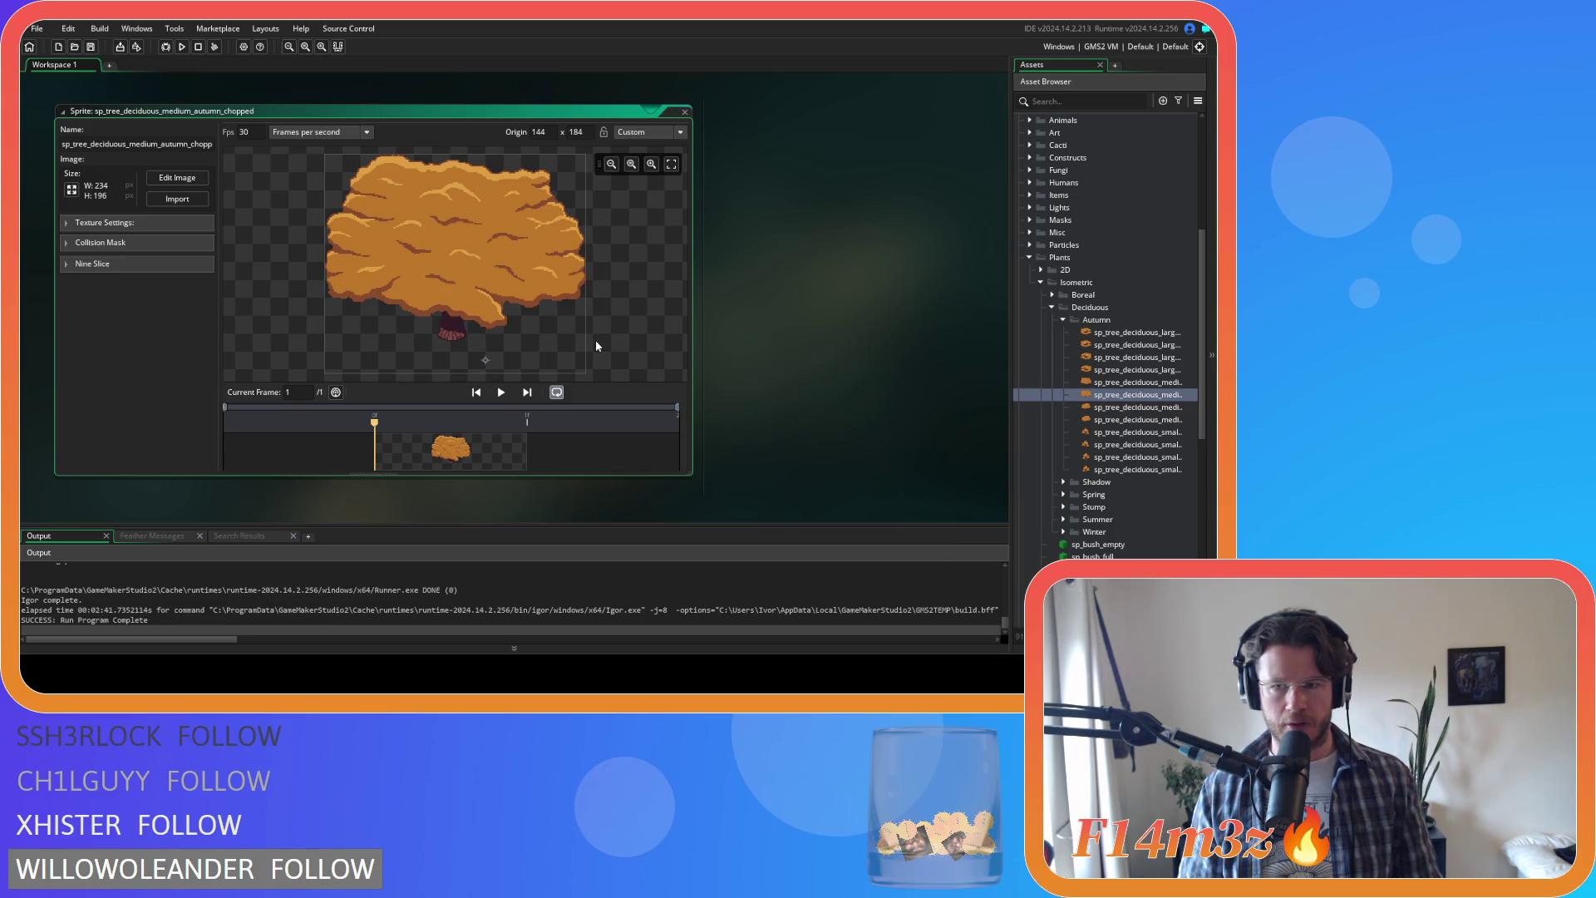
pyautogui.doubleClick(1122, 382)
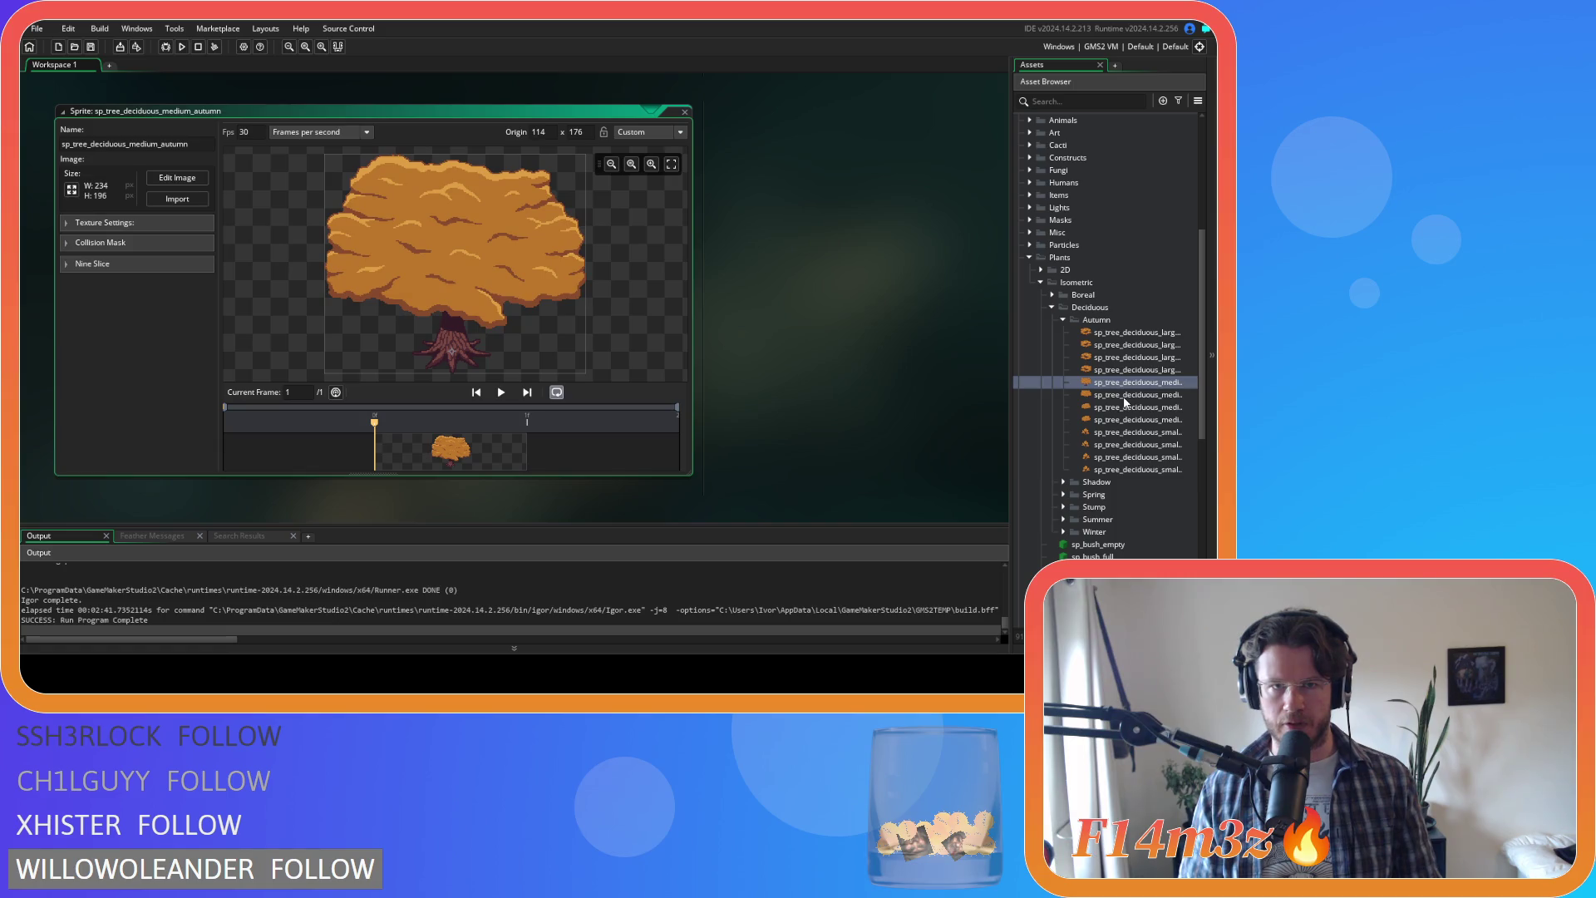
pyautogui.doubleClick(1124, 396)
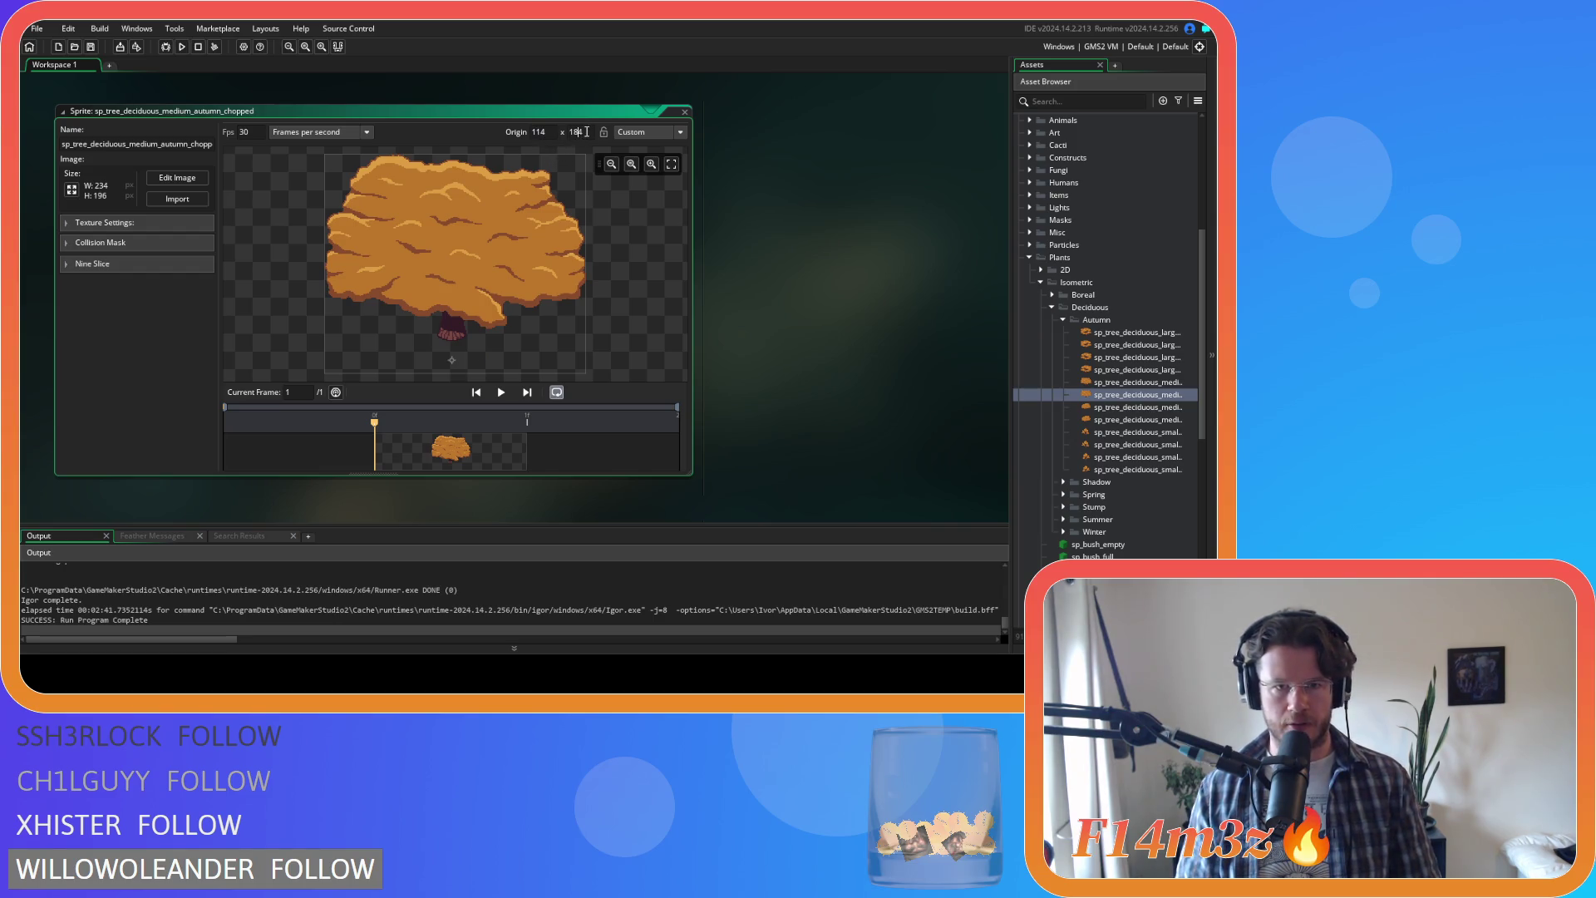
# Step: Set the chopped tree's origin Y to 176 (114 × 176) and close its editor
pyautogui.click(575, 131)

——

**Work request**
All lines from the line with "pyautogui.doubleClick(1124, 396)" through the final line of the data, both included, are to be repeated exactly; no other lines and no pictures.

**Answer for this exercise**
pyautogui.doubleClick(1124, 396)
# Step: Set the chopped tree's origin Y to 176 (114 × 176) and close its editor
pyautogui.click(575, 131)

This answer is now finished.